Hip dysplasia is a congenital defect in which the ball and socket joint of the hip is abnormally formed. The hip joint is comprised of two bony components: the acetabulum (socket) and the femoral head (ball). Hip dysplasia describes the condition of having a socket that does not fully cover the ball, leading to partial or complete dislocation of the hip socket. If left untreated, hip dysplasia will lead to the gradual degradation of the cartilage, oversized labrum, and the soft tissues lining the hip and ultimately cause the joint to become arthritic.
The vast majority of people who suffer from hip dysplasia are born with it, even if it only appears later in life. At birth, the hip joint is almost entirely comprised of cartilage that hardens into bone over time. If the ball of the femoral head is not properly seated in the socket at birth, it can lead to hip dysplasia as the cartilage turns to bone. There are a number of predisposing risk factors for the condition, including genetics, birth weight, birth position, and first pregnancies. It is also more common in women than men, for reasons we do not fully understand.

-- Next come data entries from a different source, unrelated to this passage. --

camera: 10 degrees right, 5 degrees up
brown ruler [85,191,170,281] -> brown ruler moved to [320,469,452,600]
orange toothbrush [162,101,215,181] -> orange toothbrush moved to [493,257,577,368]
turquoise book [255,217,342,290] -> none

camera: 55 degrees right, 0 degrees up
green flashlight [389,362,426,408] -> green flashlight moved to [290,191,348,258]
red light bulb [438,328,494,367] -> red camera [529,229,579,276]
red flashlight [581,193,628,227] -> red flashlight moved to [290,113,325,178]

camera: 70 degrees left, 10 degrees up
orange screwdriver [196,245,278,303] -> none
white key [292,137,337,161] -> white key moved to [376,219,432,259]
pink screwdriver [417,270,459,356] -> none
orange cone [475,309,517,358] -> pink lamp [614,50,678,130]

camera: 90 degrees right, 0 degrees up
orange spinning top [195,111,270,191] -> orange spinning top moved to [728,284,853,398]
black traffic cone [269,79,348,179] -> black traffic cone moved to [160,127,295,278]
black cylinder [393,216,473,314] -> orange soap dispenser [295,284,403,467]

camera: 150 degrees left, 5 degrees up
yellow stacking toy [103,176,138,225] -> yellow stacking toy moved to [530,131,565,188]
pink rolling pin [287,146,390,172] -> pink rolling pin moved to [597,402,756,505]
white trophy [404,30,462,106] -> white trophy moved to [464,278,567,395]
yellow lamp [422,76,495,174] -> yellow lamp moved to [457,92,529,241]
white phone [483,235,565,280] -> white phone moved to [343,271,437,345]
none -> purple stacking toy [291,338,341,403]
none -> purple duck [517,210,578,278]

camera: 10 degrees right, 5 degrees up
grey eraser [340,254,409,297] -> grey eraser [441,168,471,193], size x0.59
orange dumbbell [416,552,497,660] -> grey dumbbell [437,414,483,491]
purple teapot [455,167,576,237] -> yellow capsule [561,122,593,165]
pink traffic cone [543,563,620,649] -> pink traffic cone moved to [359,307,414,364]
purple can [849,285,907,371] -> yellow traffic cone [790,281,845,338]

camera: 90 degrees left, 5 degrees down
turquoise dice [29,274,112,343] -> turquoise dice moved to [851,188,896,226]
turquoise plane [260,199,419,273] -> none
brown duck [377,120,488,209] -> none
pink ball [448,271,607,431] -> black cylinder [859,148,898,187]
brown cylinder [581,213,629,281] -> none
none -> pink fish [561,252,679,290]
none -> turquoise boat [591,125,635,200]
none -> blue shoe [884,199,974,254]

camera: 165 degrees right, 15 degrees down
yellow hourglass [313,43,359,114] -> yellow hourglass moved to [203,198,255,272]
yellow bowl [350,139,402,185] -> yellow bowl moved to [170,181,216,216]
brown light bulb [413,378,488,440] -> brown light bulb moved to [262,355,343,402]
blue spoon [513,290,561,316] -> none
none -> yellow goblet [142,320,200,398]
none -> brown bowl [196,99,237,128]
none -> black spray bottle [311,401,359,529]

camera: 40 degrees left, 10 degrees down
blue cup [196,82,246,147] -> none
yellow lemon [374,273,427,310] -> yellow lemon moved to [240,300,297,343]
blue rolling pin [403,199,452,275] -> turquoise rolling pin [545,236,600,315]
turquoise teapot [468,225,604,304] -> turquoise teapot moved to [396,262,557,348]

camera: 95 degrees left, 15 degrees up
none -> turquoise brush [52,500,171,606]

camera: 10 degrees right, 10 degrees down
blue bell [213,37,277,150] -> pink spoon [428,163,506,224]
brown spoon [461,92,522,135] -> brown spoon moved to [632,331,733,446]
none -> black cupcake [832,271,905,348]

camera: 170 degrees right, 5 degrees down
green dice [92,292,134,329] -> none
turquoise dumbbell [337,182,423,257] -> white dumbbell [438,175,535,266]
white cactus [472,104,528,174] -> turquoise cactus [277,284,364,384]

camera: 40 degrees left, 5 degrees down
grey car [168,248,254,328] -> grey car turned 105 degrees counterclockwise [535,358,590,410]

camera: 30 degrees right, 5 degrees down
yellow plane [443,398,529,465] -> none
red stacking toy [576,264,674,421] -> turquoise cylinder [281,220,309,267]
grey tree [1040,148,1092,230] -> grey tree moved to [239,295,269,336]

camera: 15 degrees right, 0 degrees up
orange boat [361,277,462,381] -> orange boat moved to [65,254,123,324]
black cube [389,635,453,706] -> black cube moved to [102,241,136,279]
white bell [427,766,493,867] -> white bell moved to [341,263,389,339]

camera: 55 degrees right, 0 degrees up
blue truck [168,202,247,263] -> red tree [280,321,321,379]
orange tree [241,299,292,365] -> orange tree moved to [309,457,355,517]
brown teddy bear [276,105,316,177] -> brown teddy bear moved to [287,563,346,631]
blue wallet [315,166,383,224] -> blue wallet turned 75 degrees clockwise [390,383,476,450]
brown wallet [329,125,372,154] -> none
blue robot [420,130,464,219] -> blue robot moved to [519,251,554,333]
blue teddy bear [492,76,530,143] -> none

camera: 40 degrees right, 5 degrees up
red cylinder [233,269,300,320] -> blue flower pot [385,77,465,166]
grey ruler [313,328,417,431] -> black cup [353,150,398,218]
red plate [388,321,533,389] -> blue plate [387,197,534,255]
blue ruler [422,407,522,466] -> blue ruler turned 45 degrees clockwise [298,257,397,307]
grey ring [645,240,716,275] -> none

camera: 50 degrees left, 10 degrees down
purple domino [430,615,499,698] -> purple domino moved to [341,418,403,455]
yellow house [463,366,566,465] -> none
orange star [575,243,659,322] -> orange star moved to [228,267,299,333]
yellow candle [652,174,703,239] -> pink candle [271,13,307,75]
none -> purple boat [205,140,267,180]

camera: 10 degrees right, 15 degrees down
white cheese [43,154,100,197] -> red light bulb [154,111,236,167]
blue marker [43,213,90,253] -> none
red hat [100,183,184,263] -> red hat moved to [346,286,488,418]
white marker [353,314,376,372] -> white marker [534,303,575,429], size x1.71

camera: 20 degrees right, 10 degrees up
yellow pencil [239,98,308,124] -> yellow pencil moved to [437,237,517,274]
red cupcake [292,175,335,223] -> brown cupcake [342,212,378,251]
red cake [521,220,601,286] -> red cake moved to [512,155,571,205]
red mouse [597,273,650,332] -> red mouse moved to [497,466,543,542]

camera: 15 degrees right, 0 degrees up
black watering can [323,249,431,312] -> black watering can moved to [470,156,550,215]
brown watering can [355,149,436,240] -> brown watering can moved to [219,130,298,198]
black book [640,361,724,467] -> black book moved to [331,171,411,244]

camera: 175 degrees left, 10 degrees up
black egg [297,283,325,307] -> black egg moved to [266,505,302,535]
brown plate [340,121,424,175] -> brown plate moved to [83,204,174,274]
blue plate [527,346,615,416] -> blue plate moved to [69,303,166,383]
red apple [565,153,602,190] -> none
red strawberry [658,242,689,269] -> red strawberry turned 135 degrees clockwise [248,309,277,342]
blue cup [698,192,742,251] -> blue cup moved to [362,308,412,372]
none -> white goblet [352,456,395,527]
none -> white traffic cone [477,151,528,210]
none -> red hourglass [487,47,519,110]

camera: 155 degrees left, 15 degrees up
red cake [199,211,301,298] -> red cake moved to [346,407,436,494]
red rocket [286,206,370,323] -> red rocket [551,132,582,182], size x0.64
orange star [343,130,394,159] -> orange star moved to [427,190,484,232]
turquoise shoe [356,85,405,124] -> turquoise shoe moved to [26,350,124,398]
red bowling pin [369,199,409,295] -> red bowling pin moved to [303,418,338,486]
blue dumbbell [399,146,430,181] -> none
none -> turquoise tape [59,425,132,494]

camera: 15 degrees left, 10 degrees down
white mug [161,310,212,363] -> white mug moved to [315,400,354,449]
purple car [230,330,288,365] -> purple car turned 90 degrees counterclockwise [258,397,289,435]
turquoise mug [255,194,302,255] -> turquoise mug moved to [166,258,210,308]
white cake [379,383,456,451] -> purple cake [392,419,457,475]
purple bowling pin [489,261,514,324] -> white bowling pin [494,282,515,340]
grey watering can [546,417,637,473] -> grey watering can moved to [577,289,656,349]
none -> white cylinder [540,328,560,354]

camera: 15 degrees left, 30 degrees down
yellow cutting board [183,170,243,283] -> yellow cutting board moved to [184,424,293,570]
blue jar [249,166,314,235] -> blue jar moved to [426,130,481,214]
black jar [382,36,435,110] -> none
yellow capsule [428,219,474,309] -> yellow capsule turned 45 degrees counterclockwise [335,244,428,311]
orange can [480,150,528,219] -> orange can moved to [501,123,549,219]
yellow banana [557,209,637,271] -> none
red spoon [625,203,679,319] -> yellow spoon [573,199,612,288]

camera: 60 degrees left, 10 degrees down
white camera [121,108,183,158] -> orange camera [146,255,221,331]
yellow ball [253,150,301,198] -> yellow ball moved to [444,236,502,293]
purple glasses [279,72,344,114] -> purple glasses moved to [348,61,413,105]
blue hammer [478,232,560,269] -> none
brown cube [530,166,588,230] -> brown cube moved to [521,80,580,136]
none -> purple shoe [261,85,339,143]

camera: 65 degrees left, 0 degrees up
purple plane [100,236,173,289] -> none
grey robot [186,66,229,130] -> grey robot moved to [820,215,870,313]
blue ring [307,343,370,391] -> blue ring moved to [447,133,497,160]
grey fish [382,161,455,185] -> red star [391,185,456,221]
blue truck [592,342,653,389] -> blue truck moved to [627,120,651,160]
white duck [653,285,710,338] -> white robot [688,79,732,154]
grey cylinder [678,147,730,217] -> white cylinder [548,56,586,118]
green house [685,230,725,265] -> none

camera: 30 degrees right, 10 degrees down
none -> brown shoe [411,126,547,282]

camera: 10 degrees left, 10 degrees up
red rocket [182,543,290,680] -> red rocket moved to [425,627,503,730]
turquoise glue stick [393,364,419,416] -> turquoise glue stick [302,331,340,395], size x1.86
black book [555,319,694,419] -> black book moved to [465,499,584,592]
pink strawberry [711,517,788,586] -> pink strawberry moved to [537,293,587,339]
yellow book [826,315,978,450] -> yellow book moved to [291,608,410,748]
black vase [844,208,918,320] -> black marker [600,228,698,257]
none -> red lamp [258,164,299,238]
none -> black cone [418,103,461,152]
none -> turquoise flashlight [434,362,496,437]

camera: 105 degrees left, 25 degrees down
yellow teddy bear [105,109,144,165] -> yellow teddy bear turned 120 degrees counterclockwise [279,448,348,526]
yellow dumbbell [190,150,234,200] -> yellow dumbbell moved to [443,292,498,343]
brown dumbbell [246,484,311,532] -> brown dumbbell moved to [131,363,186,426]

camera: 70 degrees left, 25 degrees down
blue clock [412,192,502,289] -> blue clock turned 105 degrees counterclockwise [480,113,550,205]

The symptoms of hip dysplasia vary based on the age of onset and the severity of the condition. In infants, the most common sign of dysplasia is one leg that’s longer than the other, while teenagers and young adults will present with pain, limping and a clicking or popping in the joint. Most patients with hip dysplasia have painless or painful snapping hip from the iliopsoas tendon. Adults will generally present with more severe pain that extends to the groin or buttocks, catching or locking, and instability in the joint. Interestingly, one of the telltale signs of hip dysplasia is extreme flexibility, which many people would consider a good thing. However, in this case, it is a sign that the hip is able to move far beyond its normal range of motion due to a shallow acetabulum. Dysplasia can ultimately lead to hip instability, labral damage, and early-onset arthritis if left untreated.
Diagnosis and Treatment
Infants are generally assessed for hip dysplasia by a pediatrician within the first few weeks of their life. They will likely conduct a physical examination of the joint, followed by an ultrasound if they feel it is warranted by their examination findings. Later in life, your doctor will likely rely on advanced imaging techniques to diagnose hip dysplasia. An x-ray will help them visualize any abnormal bony prominences in the hip, while magnetic resonance imaging (MRI) will help them understand what is happening with the soft tissues, including the labrum and the cartilage that holds the socket in place.
If you have been diagnosed with hip dysplasia, treatment will largely depend on your age. Infants can generally be treated non-operatively, but older children and adults will likely require surgery to correct their deformity. Mild dysplasia can often be treated arthroscopically with a labral repair and a tightening of the capsule surrounding the joint. Moderate to severe dysplasia requires correction of the mechanical and bony deformity with a surgical procedure called a peri-acetabular osteotomy (PAO).